(Pictures paired with their source code)
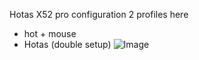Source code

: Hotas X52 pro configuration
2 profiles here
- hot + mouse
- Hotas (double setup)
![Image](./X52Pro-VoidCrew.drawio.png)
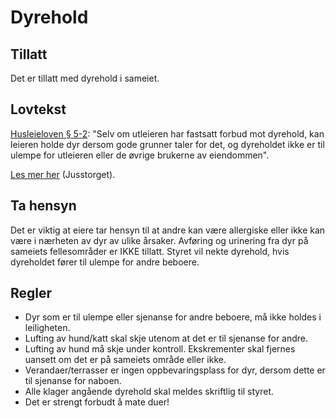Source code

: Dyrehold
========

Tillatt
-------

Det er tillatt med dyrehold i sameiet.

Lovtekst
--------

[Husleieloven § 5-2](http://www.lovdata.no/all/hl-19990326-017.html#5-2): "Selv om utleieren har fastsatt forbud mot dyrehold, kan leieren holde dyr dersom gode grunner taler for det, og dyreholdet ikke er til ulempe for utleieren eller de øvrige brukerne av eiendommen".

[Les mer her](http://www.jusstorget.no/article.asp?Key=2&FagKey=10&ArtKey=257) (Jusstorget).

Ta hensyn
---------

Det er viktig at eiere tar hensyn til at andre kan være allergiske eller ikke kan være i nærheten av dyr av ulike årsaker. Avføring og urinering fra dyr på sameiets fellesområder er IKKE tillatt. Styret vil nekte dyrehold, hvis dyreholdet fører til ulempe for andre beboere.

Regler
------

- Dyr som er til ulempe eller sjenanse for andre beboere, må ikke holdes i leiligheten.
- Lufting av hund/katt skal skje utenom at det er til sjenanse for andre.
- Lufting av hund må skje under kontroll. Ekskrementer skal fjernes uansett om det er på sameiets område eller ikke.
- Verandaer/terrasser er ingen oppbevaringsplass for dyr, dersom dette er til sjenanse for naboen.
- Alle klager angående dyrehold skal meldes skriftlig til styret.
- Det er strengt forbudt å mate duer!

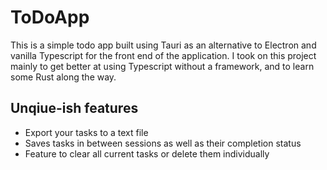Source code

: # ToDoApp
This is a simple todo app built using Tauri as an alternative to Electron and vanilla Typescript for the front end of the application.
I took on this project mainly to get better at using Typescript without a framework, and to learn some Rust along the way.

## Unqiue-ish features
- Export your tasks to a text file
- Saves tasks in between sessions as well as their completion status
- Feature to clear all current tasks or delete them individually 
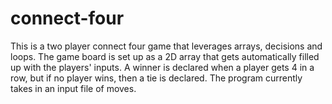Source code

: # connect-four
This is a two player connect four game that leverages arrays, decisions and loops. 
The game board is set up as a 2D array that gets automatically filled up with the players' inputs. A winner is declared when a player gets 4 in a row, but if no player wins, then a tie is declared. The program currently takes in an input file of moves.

### Your assignment
Count the lines in the entries above that contain the string "Typescript", matching case exactly, and reply with the number alone.

### Written solution
2